By the time I returned to work in the Choir's office in 2006, however, it seemed the worst of the chaos was over. Things were running smoothly: we had a good group of employees and a great group of volunteers. The middle and high school kids were preparing to tour Europe once again. The Choir made one final attempt at finding a music director the following spring, then decided to embrace the system that had been working for the past few years: a sort of checks-and-balances system between the Board, the office and executive staff, and several talented and competent teacher/conductors for the different age-level choirs.
Working in the office was both hectic and rewarding. There was almost always more work than the small staff could handle, and as a result, the Executive Director often seemed to be working 24-hour days. It seemed like one more consistent and committed pair of hands would have evened out the workload perfectly, taking stress off the Exec Director and making the whole organization run more smoothly; however, this is a dream that remains outside of the Choir's current budget. Seeing the happy kids and the proud parents at various concerts and outreach events always made the workload feel worth it; it also always strengthened my wish that this organization would one day get the extra help it deserves, so that we could reach out to more young San Diegans, who on a whole are starved for music education in their schools.
I left my job at the Choir on good terms in mid-2007, and now return each week to sing with the budding Alumni and Young Adult Ensemble. I look forward to the day when I can enroll my own children in the Choir; I have total faith that, by then, we will have smoothed out the last of the kinks, so that SDCC can become the best thing in my kids' lives as well.
I've personally experienced the results of this organization in...
Member: 1990-2000; 2009-present.
Ways to make it better...
If I had to make changes to this organization, I would...
Employ another person to help behind the scenes; force the Executive Director to take a much-needed and well-deserved vacation.
What I've enjoyed the most about my experience with this nonprofit is...
Exposure to different kinds of music, different kinds of people, and different cultures. Lasting friendships I've made.
The kinds of staff and volunteers that I met were...
Incredible - they are warm and welcoming, truly passionate and committed to this organization and its mission statement. I consider many of them like family.

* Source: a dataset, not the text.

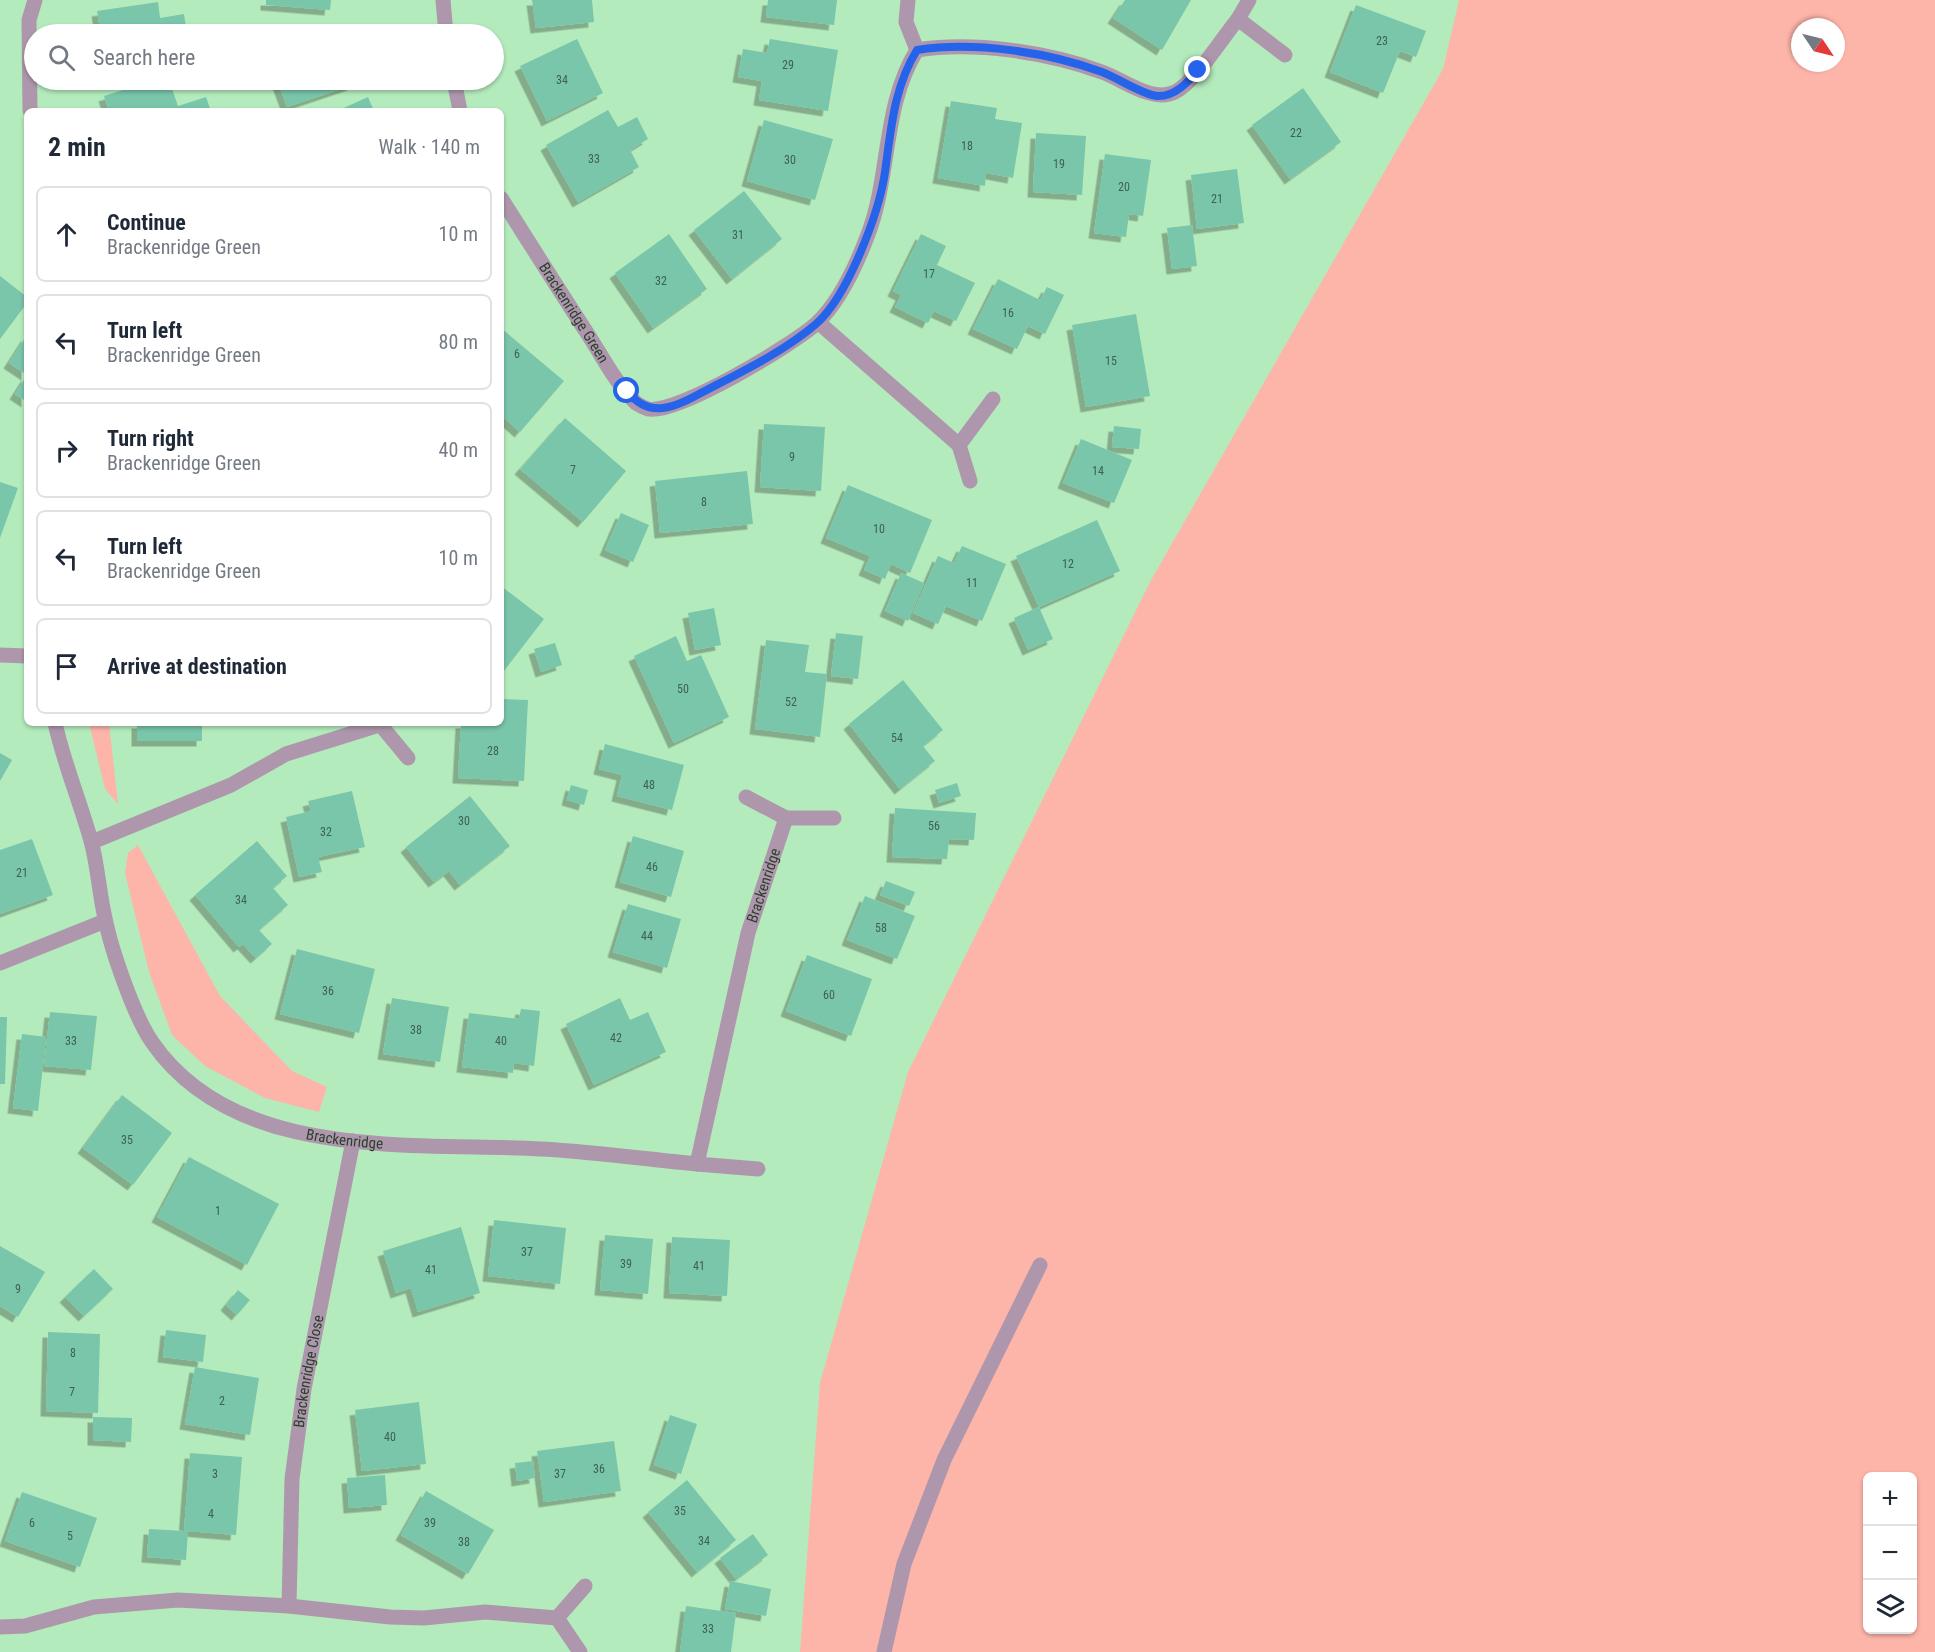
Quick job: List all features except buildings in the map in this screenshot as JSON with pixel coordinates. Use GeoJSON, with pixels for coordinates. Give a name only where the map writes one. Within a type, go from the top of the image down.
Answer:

If this organization had 10 million bucks, it could...
Expand! Give more scholarships to underprivileged kids; start more branches in different parts of San Diego; employ more office workers; advertise more widely; change more lives.
Ways to make it better...
Polly Campbell hadn't passed away.
In my opinion, the biggest challenges facing this organization are...
They always seem to need more committed people: staff, volunteers, choristers, donors.
One thing I'd also say is that...
Glee is a TV show. San Diego Children's Choir is the real thing. And so much more.
How frequently have you been involved with the organization?
About every week
When was your last experience with this nonprofit?
Former staff & I was in the choir as a kid, worked in the office as a young adult, and now sing with the alumni group.